I am a sucker for writer Alex Garland, and when I discovered his new screenplay was being directed by Mark Romanek, how could you go wrong? Adapting Kazuo Ishiguro's novel, NEVER LET ME GO, Romanek and Garland accomplished in giving me a parable for the future, what it means to grow up, what it means to raise children, and what it means when you discover, as an adult, that everything isn't as good as you're taught to believe. A story set in an alternate Earth that begs several questions about life, morality, love, death, and when it's time accept the world for what it is. Kathy (played by the spectacular Carey Mulligan) is carer, and has seen all the death for a better cause for most of her life. But in recalling how her life and her friends' lives from Hailsham to now have changed, Kathy and her friends show us what it means to be human when you're thought of (if thought of at all) as a product. Romanek broke me with Ishiguro's three main characters. I can identify with each of them, not as various stages of growing up, but as archetypes in the modern world: Ruth (Keira Knightley), a petty and jealous and torn and damaged person, who doesn't quite know what to do with herself so she becomes what she sees around her, what she thinks people will like, what she thinks people want; Tommy (Andrew Garfield), not so much the wide-eyed optimist, but he isn't very pragmatic, willing to believe what he's told, and learning the hardest possible way that the world will fuck you over; and Kathy, a stoic realist because she's seen the truth out in the world and recognizes that accepting it as it is isn't necessarily a bad thing, although I wager she finds herself a little lonely and a little cold. I know I did at the end.

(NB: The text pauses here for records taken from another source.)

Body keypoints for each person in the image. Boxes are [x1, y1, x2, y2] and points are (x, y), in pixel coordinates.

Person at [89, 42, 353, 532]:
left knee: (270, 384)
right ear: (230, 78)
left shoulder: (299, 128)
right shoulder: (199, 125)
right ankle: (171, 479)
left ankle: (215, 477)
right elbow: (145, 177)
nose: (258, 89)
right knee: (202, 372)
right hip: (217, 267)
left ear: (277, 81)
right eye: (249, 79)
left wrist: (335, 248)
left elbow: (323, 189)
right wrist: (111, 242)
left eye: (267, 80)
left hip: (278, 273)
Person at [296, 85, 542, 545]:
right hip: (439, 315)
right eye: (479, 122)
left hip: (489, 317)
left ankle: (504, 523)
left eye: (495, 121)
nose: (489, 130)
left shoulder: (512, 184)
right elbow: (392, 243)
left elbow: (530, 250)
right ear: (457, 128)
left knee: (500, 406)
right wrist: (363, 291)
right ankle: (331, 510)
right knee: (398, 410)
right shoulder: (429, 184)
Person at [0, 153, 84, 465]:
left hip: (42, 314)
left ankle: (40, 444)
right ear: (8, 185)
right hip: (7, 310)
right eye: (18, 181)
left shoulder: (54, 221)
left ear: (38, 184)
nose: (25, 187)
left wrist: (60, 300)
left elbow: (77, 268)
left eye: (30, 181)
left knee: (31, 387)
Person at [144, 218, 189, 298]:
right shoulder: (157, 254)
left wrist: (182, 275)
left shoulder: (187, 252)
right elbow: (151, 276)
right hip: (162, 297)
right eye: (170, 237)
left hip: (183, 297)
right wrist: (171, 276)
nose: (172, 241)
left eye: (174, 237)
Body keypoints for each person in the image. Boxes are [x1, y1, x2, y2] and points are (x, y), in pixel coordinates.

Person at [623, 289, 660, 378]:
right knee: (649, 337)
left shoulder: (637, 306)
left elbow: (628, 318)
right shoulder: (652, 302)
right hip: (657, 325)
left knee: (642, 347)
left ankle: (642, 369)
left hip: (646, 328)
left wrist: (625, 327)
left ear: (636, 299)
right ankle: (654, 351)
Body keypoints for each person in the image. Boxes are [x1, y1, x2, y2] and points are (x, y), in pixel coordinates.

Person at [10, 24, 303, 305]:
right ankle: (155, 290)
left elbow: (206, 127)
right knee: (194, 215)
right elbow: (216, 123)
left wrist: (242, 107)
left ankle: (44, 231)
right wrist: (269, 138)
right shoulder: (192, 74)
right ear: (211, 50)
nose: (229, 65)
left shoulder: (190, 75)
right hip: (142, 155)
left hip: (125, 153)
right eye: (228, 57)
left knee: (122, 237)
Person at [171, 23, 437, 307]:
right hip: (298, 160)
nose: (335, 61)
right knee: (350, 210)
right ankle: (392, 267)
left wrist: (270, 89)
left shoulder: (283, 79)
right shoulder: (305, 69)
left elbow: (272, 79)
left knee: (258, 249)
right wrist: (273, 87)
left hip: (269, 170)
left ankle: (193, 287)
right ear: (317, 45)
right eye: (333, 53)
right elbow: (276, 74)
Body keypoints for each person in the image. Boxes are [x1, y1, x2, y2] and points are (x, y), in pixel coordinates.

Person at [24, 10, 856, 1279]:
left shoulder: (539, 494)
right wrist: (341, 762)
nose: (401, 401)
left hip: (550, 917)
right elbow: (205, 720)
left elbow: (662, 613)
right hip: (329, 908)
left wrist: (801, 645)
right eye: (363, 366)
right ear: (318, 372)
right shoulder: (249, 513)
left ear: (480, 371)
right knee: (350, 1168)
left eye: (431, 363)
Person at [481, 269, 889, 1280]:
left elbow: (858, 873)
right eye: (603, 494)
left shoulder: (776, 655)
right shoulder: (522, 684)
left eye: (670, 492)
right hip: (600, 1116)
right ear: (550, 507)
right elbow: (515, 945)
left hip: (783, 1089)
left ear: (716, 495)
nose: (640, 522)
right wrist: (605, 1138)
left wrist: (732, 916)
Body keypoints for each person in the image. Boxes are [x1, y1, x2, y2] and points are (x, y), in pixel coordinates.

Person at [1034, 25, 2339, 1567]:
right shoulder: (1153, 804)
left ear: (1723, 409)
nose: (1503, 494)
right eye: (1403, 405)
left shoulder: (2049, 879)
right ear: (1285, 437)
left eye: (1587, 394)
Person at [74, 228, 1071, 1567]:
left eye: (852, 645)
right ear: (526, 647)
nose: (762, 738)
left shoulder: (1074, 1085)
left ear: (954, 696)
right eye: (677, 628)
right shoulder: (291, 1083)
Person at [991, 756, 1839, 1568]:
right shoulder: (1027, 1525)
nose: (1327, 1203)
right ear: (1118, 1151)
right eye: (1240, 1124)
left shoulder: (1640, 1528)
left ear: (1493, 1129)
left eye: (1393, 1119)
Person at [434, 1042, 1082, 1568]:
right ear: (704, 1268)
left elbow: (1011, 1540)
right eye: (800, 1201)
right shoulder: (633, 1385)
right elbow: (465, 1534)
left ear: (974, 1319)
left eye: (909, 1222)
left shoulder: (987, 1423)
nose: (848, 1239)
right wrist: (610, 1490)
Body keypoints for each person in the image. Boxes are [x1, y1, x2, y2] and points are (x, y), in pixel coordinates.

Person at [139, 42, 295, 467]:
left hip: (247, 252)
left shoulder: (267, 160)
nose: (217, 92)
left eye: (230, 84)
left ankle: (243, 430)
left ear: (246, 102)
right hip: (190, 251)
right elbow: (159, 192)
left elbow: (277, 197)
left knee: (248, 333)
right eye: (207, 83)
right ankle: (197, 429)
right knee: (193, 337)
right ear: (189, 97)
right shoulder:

I'll just say it: SCOTT PILGRIM VS THE WORLD is perhaps the best comic book movie of all time. Screw off everyone else. Directed by Edgar Wright, SCOTT PILGRIM VS THE WORLD is the adaptation of the comics series by Bryan Lee O'Malley, and gives us 23 year old Scott Pilgrim's trials and tribulations through young adulthood, his flailing band, his romances, and, finally, his growth as a man, as a person. You have not see any modern movie like this, perfectly capturing what is in a black and white comic book and putting it on screen the way it should. And this movie has everything: a bad ass soundtrack, great acting (including the titular character played by Michael Cera), kick ass action, tons of heart, lots of humor, and something you'll take home with you: how do you step up your game when it comes to love, when it comes to yourself?